É uma verdade inconveniente que Portugal insiste em ignorar: o lugar onde nascemos e crescemos continua a determinar, com uma precisão assustadora, quanto tempo vivemos. A taxa de mortalidade chega a duplicar entre concelhos. É um retrato cruel de um país a duas velocidades, onde a pobreza é a doença mais mortífera.
Saber que um habitante de Barrancos (Beja) tem um risco de morte padronizado de 21,9 enquanto alguém em Braga fica pelos 9,4 devia ser um choque nacional.
Açores, Madeira, Alentejo e Algarve acumulam o maior risco de morte precoce. Não apenas pela distância aos hospitais ou falta de médicos, embora também sejam determinantes, mas por algo mais profundo: a privação. Privação de rendimentos baixos, habitação precária e baixos níveis de escolaridade. Tudo isto molda estilos de vida, aumenta a prevalência de doenças e dita quem tem dinheiro para uma consulta privada quando o público falha.
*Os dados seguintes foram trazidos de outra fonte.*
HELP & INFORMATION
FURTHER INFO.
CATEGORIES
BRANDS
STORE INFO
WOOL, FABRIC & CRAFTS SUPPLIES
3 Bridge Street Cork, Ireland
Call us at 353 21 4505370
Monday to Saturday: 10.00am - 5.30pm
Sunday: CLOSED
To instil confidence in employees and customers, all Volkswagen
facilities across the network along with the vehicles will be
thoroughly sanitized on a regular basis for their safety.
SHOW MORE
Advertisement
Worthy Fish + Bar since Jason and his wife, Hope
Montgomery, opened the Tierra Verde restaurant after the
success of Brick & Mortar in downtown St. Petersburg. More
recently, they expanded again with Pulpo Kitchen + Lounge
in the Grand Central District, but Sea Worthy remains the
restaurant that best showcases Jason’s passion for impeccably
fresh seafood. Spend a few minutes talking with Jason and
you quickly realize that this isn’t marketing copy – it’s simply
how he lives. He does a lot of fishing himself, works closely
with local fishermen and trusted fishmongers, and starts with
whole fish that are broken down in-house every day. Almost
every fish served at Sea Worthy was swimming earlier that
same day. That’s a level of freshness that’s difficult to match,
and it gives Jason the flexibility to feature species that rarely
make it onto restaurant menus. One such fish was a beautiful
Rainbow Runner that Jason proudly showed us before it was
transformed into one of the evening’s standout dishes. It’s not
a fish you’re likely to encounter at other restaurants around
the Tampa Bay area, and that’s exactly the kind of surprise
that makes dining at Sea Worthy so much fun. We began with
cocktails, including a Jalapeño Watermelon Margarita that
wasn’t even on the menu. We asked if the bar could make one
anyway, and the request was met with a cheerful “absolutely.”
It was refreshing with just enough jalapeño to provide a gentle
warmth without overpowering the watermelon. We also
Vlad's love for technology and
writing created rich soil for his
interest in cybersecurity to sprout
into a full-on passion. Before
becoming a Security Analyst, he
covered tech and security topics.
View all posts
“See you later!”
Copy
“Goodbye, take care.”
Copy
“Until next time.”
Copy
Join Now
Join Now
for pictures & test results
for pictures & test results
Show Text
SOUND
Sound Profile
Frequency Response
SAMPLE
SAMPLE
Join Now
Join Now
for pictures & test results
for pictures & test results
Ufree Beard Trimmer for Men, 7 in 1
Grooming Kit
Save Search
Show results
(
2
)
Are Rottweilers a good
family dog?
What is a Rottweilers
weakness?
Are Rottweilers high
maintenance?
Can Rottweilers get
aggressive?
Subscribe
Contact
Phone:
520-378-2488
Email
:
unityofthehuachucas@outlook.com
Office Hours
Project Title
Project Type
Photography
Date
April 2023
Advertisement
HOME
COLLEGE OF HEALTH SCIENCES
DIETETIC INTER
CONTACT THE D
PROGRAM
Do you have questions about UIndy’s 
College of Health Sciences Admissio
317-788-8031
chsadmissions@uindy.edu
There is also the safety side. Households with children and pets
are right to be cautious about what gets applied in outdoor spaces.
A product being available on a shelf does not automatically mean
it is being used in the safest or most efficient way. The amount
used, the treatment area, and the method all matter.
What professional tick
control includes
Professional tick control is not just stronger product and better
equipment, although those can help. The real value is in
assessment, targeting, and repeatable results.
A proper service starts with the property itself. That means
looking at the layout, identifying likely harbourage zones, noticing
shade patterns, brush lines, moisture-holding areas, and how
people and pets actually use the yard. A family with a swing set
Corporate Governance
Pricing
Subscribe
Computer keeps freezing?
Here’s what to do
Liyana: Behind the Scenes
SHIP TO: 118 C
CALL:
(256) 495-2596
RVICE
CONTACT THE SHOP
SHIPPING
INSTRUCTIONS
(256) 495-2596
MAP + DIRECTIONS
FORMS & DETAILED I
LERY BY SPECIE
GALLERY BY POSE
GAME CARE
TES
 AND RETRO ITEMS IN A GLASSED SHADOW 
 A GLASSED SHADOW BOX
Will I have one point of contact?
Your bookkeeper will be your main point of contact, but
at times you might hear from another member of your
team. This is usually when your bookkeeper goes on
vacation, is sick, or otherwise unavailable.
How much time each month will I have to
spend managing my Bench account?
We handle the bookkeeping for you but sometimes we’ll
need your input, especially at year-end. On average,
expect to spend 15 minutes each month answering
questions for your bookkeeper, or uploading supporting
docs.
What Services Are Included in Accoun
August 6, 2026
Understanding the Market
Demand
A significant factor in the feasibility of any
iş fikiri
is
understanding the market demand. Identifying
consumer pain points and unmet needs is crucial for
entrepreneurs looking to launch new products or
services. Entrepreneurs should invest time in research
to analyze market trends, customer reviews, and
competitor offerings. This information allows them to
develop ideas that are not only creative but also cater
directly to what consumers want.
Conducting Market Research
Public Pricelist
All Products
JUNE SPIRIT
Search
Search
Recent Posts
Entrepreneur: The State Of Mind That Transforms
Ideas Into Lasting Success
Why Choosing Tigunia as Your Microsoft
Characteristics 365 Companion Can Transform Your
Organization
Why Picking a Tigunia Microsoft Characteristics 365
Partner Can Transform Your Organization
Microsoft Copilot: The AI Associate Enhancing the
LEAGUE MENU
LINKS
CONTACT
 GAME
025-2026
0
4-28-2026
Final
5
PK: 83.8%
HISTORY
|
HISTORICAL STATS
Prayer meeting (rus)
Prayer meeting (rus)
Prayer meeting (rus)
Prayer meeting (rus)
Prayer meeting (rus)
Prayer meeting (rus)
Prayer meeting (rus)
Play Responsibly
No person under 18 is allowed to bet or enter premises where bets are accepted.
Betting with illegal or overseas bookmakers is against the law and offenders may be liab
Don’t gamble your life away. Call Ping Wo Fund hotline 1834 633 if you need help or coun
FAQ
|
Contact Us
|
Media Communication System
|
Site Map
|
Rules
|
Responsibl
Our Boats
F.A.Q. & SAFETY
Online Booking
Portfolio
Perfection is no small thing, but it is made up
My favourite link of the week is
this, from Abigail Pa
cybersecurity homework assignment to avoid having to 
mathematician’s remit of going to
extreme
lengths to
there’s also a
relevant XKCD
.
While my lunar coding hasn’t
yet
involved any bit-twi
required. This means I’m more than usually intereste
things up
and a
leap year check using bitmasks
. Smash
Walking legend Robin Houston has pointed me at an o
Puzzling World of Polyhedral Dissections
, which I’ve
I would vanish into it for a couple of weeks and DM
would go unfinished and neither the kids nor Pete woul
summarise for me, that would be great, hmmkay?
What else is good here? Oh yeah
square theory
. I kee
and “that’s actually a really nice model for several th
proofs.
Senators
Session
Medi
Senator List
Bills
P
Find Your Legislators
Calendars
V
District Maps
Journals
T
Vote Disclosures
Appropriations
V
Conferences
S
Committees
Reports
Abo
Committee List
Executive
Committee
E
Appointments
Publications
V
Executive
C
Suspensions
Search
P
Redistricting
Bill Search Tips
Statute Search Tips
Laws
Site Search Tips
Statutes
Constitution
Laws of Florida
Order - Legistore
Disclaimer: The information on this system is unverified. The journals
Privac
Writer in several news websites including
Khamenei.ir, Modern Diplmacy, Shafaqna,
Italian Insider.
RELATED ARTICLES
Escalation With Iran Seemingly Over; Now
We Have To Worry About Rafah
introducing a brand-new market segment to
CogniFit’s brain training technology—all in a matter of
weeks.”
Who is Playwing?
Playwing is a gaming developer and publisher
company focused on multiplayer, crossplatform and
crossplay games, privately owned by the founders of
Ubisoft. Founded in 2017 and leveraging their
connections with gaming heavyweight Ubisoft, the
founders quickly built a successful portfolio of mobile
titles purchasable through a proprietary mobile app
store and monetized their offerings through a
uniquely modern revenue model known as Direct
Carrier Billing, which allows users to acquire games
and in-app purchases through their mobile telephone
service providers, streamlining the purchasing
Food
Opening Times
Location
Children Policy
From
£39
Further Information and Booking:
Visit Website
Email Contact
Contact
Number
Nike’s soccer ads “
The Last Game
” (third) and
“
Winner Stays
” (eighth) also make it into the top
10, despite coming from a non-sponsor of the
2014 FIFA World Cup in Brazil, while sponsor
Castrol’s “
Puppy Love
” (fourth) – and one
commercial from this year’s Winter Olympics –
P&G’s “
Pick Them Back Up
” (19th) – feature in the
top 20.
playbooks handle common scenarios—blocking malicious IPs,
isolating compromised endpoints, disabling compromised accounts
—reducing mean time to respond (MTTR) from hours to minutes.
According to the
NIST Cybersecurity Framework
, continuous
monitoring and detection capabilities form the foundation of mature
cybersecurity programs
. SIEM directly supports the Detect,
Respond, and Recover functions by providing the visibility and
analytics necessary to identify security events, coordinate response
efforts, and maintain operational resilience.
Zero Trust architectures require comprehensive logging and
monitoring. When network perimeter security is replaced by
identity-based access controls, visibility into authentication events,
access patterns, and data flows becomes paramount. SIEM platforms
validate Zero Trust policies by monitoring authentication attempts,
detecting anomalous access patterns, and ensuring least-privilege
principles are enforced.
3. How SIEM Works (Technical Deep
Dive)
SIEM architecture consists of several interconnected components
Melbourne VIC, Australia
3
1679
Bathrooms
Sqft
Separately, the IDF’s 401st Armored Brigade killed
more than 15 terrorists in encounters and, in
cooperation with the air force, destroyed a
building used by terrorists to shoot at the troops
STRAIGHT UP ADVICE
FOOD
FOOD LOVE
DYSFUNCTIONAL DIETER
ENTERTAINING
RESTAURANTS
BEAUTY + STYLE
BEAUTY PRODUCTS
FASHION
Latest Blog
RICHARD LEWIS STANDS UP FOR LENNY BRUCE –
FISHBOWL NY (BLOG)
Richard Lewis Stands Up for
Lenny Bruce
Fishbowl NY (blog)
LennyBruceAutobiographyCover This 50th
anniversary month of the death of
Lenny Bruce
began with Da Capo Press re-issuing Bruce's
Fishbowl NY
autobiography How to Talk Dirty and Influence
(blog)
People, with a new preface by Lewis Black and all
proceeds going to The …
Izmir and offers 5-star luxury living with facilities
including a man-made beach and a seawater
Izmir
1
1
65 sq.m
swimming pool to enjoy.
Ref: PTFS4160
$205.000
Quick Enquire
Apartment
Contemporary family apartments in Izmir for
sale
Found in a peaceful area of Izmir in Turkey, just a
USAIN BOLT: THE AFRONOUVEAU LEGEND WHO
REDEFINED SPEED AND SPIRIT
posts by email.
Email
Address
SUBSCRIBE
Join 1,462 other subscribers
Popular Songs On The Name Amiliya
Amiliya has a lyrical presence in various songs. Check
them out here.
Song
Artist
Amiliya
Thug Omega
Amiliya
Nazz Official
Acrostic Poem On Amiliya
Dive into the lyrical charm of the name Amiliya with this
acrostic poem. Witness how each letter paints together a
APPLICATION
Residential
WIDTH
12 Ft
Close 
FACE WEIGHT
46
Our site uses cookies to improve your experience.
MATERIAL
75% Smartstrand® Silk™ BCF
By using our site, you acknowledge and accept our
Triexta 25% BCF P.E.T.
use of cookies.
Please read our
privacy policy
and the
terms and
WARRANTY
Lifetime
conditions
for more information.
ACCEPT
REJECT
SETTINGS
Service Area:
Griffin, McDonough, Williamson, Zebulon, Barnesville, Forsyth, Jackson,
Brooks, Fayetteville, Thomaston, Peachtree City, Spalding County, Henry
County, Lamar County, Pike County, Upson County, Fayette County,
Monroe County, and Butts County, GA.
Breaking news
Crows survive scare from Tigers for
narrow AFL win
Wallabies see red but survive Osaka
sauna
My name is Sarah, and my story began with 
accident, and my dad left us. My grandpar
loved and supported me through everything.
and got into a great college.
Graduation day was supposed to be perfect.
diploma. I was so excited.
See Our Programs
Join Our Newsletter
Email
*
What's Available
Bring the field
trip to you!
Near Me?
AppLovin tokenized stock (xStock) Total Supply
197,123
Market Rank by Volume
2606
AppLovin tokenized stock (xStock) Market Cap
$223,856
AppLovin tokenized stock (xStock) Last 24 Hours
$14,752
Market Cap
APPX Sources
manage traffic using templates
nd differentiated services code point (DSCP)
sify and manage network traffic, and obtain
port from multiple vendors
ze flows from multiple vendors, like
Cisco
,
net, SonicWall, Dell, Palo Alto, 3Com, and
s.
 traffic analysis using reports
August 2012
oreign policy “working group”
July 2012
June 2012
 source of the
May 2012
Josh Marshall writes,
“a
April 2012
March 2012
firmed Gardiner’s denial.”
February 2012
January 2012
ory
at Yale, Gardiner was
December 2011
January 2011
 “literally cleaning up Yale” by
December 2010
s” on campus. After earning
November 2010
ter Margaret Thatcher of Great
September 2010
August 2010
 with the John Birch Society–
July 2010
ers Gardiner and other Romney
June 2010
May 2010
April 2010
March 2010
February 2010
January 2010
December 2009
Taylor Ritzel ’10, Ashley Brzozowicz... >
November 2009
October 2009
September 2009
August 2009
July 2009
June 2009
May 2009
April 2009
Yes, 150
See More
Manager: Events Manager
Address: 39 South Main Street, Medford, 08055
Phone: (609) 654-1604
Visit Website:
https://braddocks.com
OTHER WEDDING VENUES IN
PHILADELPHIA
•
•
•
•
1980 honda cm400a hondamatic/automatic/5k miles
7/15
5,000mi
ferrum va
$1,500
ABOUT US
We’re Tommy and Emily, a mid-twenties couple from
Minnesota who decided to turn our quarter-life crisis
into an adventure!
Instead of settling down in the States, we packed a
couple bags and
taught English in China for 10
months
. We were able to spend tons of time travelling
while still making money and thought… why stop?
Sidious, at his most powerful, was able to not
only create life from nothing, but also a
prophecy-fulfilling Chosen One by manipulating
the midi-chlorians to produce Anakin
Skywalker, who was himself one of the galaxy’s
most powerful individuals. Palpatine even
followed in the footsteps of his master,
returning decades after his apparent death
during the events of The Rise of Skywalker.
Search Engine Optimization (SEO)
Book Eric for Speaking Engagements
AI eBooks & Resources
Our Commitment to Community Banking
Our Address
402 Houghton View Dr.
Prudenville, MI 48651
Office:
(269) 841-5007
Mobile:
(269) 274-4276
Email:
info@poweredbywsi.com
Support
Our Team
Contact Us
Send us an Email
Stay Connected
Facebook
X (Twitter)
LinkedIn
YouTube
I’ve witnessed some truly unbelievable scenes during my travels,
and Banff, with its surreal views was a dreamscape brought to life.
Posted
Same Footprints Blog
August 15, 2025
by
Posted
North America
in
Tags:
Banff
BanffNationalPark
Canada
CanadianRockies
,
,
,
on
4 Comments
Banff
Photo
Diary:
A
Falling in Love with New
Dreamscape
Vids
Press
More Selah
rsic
Orgulhamo-nos do nosso SNS "universal", mas um SNS, por si só, não consegue apagar décadas de desigualdade social. O médico trata a pneumonia, mas não cura a casa húmida que a provocou. O SNS é um escudo importante, mas está a ser trespassado pela lança afiada da pobreza.
Estes números são um "alerta vermelho" de que o Estado social está a falhar na sua missão: garantir que o valor da vida humana não depende da sorte geográfica. Reduzir a mortalidade precoce não se faz apenas com mais hospitais: faz-se, essencialmente, com mais justiça social e investimento, nomeadamente, na educação. Enquanto a pobreza ditar a saúde, o nosso desenvolvimento será sempre uma ilusão.